Al Jazeera journalist, Mohamed Fahmy has demanded $100 million from the network in compensation for alleged breaches of contract and negligence in relation to his trials in Egypt, his lawyer said on Monday.
Fahmy had spent more than 400 days in a Cairo jail accused of aiding a terrorist organisation, Reuters has reported.
Fahmy was originally sentenced from seven to 10 years in prison on charges that included spreading lies to help a “terrorist organization,” referring to the Muslim Brotherhood, along with fellow Al Jazeera journalists Baher Mohamed and Peter Greste.
Peter Greste, an Australian journalist working for Al Jazeera who was sentenced alongside the others, was freed and deported earlier this year. All three have denied the charges.
Fahmy and Baher were convicted and sentenced to prison terms, but an appeals court in Egypt ordered a retrial and the journalists were released on bail earlier this year.
According to his lawyers, Fahmy accuses the network of "epic negligence" by misinforming him about its legal status in Egypt and airing his reports on its Egyptian channel Jazeera Mubashir Masr, which was banned by an Egyptian court for favoring the Muslim Brotherhood.
He said Al Jazeera didn't pay for his legal fees in full after he sought a lawyer different from the ones the network had hired.
Al Jazeera has denied that claim.
"Mohamed Fahmy is a professional journalist. He understands that there are risks of going into the field. That's not what we are talking about here," Fahmy’s attorney Gislason said Monday in Cairo.
"Not only did Al Jazeera fail to protect these journalists, it itself imperiled them. Al Jazeera itself contributed to the harm that they suffered. It put them in harm's way," he added.
An Al Jazeera spokesman called the assertions "sad."

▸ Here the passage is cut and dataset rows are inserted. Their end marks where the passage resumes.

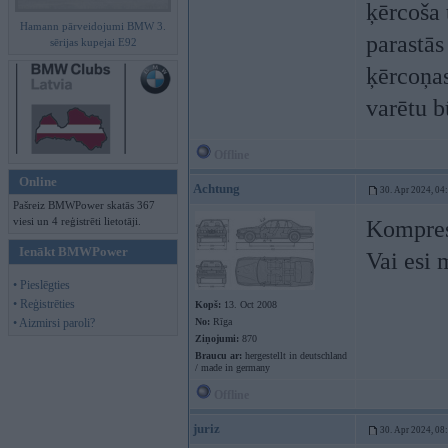
ķērcoša 
Hamann pārveidojumi BMW 3.
parastās
sērijas kupejai E92
ķērcoņas
varētu b
Offline
Online
Achtung
30. Apr 2024, 04
Pašreiz BMWPower skatās 367
viesi un 4 reģistrēti lietotāji.
Kompresi
Ienākt BMWPower
Vai esi 
• Pieslēgties
• Reģistrēties
Kopš:
13. Oct 2008
• Aizmirsi paroli?
No:
Rīga
Ziņojumi:
870
Braucu ar:
hergestellt in deutschland
/ made in germany
Offline
juriz
30. Apr 2024, 08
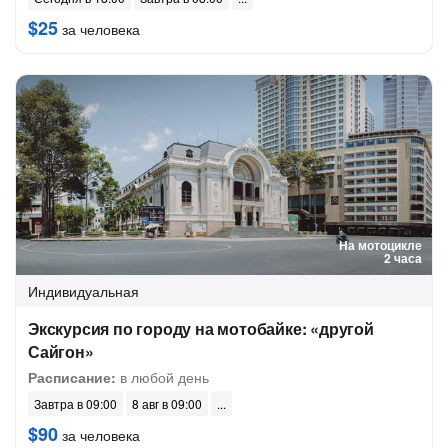
$25
за человека
На мотоцикле
2 часа
Индивидуальная
Экскурсия по городу на мотобайке: «другой
Сайгон»
Расписание:
в любой день
Завтра в 09:00
8 авг в 09:00
$90
за человека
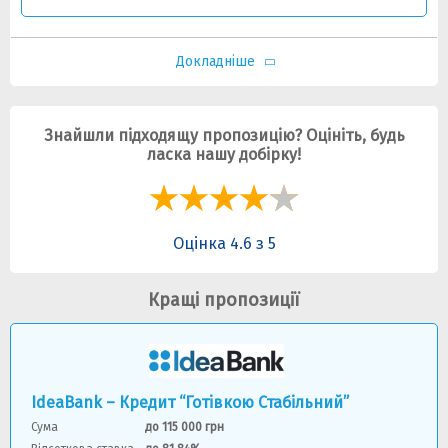
Докладніше
Знайшли підходящу пропозицію? Оцініть, будь
ласка нашу добірку!
Оцінка 4.6 з 5
Кращі пропозиції
IdeaBank – Кредит “Готівкою Стабільний”
Сума
до 115 000 грн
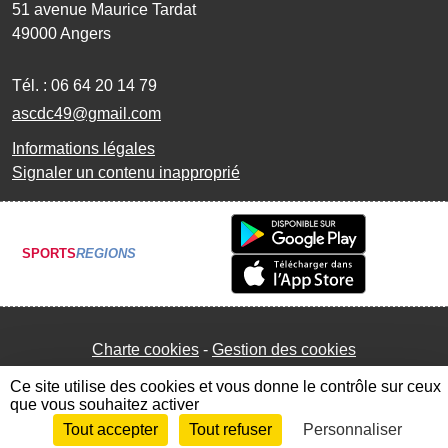
51 avenue Maurice Tardat
49000
Angers
Tél. :
06 64 20 14 79
ascdc49@gmail.com
Informations légales
Signaler un contenu inapproprié
SPORTS
REGIONS
Charte cookies
Gestion des cookies
Ce site utilise des cookies et vous donne le contrôle sur ceux
que vous souhaitez activer
Tout accepter
Tout refuser
Personnaliser
Envie de participer ?
Connexion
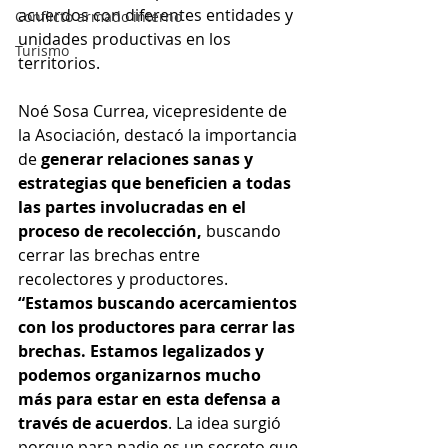
acuerdos con diferentes entidades y 
Conflicto armado interno
unidades productivas en los 
Turismo
territorios.
Noé Sosa Currea, vicepresidente de 
la Asociación, destacó la importancia 
de 
generar relaciones sanas y 
estrategias que beneficien a todas 
las partes involucradas en el 
proceso de recolección,
 buscando 
cerrar las brechas entre 
recolectores y productores. 
“Estamos buscando acercamientos 
con los productores para cerrar las 
brechas. Estamos legalizados y 
podemos organizarnos mucho 
más para estar en esta defensa a 
través de acuerdos
. La idea surgió 
porque para nadie es un secreto que 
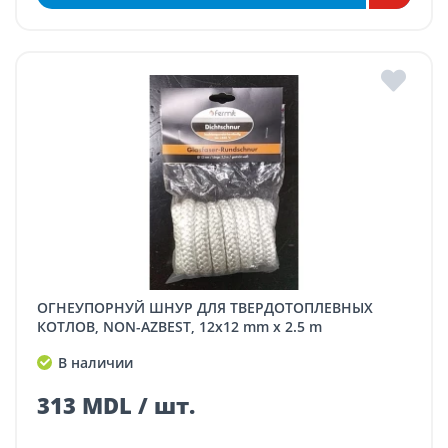
ОГНЕУПОРНУЙ ШНУР ДЛЯ ТВЕРДОТОПЛЕВНЫХ
КОТЛОВ, NON-AZBEST, 12x12 mm x 2.5 m
В наличии
313 MDL / шт.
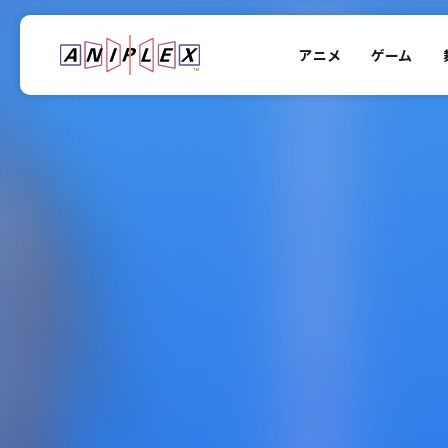
アニメ
ゲーム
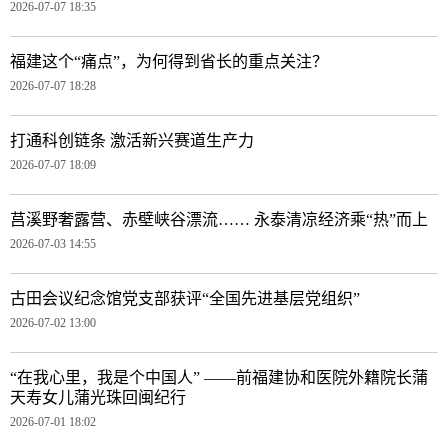
2026-07-07 18:35
福建这个“痛点”，为何得到省长的重点关注？
2026-07-07 18:28
打通科创链条 激活新兴赛道生产力
2026-07-07 18:09
莒溪野奢露营、赤壁峡谷漂流…… 永泰清凉经济乘“热”而上
2026-07-03 14:55
古田会议纪念馆党支部获评“全国先进基层党组织”
2026-07-02 13:00
“在我心里，我是个中国人” ——前福建协和医院外籍院长蒲
天寿女儿蒲光珠回闽纪行
2026-07-01 18:02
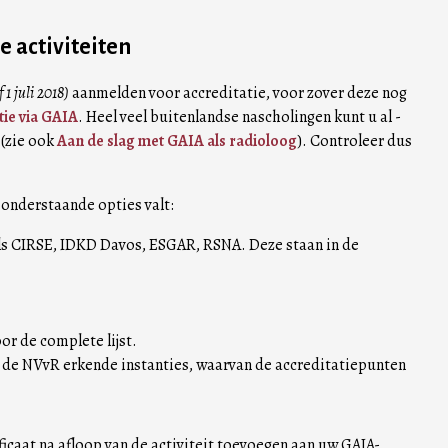
 activiteiten
 1 juli 2018)
aanmelden voor accreditatie, voor zover deze nog
tie via GAIA
. Heel veel buitenlandse nascholingen kunt u al -
(zie ook
Aan de slag met GAIA als radioloog
). Controleer dus
n onderstaande opties valt:
ls CIRSE, IDKD Davos, ESGAR, RSNA. Deze staan in de
or de complete lijst.
 de NVvR erkende instanties, waarvan de accreditatiepunten
icaat na afloop van de activiteit toevoegen aan uw GAIA-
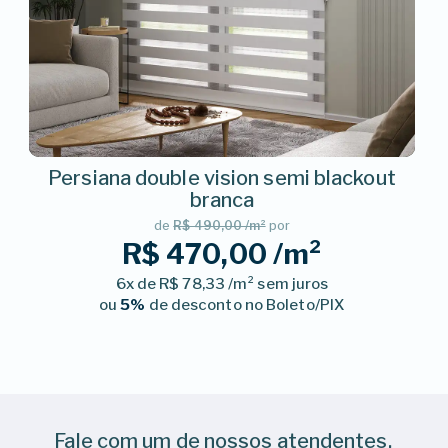
Persiana double vision semi blackout
branca
de
R$ 490,00 /m²
por
R$ 470,00 /m²
6x de R$ 78,33 /m² sem juros
ou
5%
de desconto no Boleto/PIX
Fale com um de nossos atendentes,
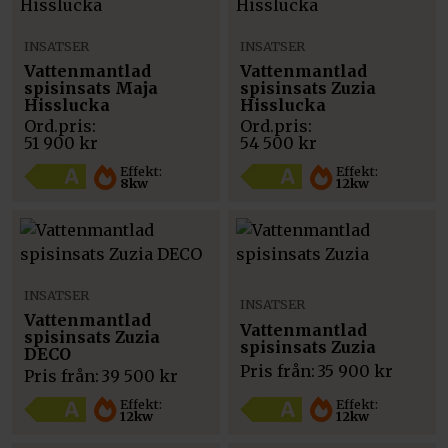
INSATSER
INSATSER
Vattenmantlad
Vattenmantlad
spisinsats Maja
spisinsats Zuzia
Hisslucka
Hisslucka
51 900
kr
54 500
kr
Effekt:
Effekt:
8kw
12kw
INSATSER
INSATSER
Vattenmantlad
Vattenmantlad
spisinsats Zuzia
spisinsats Zuzia
DECO
Pris från:
35 900
kr
Pris från:
39 500
kr
Effekt:
Effekt:
12kw
12kw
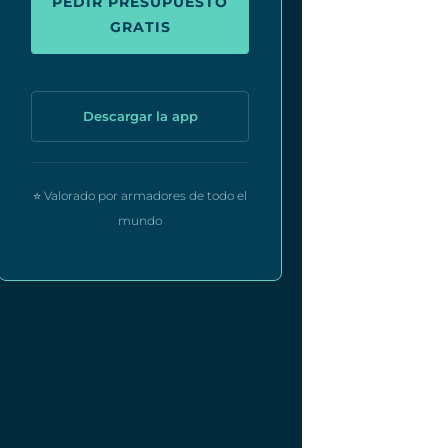
PEDIR PRESUPUESTO
GRATIS
Descargar la app
⭐ Valorado por armadores de todo el
mundo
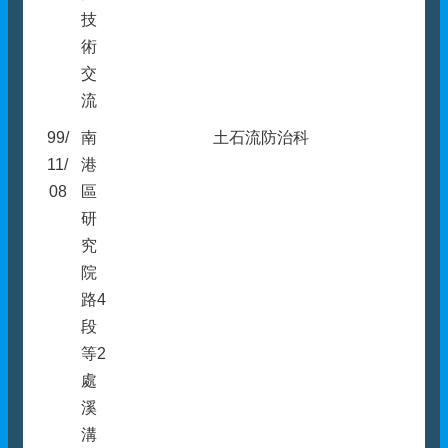
技
術
交
流
99/
南
土石流防治科
11/
港
08
區
研
究
院
路4
段
等2
處
溪
溝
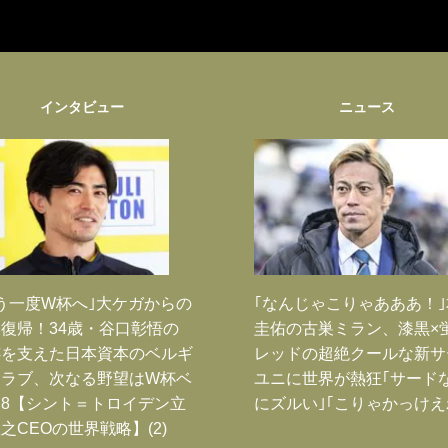
インタビュー
ニュース
う一度W杯へ｣大ケガからの
｢なんじゃこりゃあああ！
復帰！34歳・谷口彰悟の
圭佑の古巣ミラン、漆黒×
跡を支えた日本資本のベルギ
レッドの超絶クールな新サ
クラブ、次なる野望はW杯ベ
ユニに世界が熱狂｢サード
8【シント＝トロイデン立
にズルい｣｢こりゃかっけえ
之CEOの世界戦略】(2)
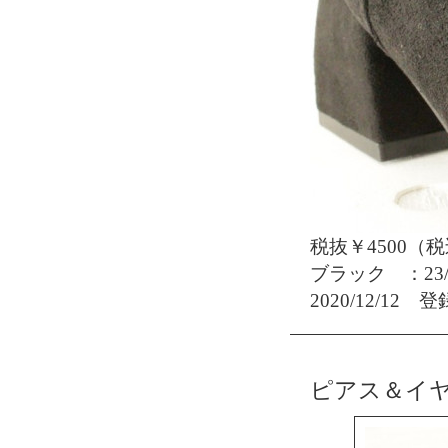
税抜￥4500（税
ブラック ：23/24
2020/12/12 登
ピアス＆イ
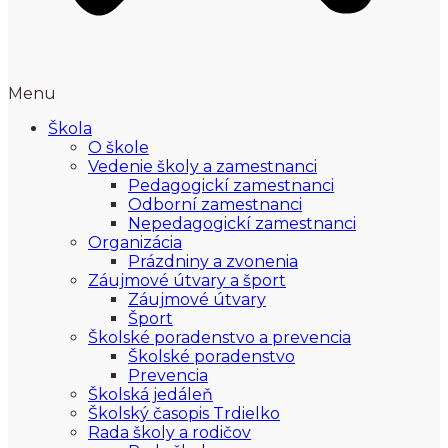
Menu
Škola
O škole
Vedenie školy a zamestnanci
Pedagogickí zamestnanci
Odborní zamestnanci
Nepedagogickí zamestnanci
Organizácia
Prázdniny a zvonenia
Záujmové útvary a šport
Záujmové útvary
Šport
Školské poradenstvo a prevencia
Školské poradenstvo
Prevencia
Školská jedáleň
Školský časopis Trdielko
Rada školy a rodičov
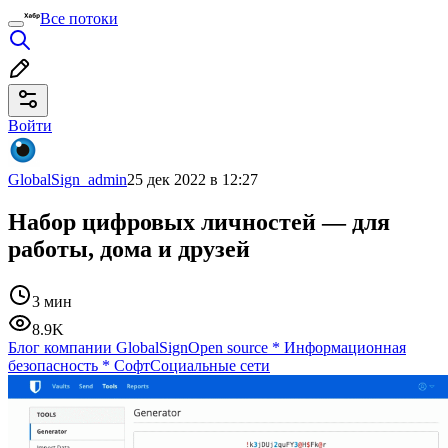
Все потоки
Войти
GlobalSign_admin
25 дек 2022 в 12:27
Набор цифровых личностей — для
работы, дома и друзей
3 мин
8.9K
Блог компании GlobalSign
Open source
*
Информационная
безопасность
*
Софт
Социальные сети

"It's sad to see Fahmy and his lawyer repeating criticisms of Al Jazeera made by the Egyptian authorities," the spokesman said. "It's what his captors want to hear at this stage of the retrial. All governments have news outlets that they don't like, but they don't use spurious grounds to put journalists in jail. If Fahmy wants to seek monetary compensation from anyone, it should be from his jailers."
Fahmy is a naturalised Canadian who gave up his Egyptian citizenship.
Since his passport was seized during his arrest, the Canadian government had initially refused to re-issue a new passport. In April, the government relented and issued a new passport for him.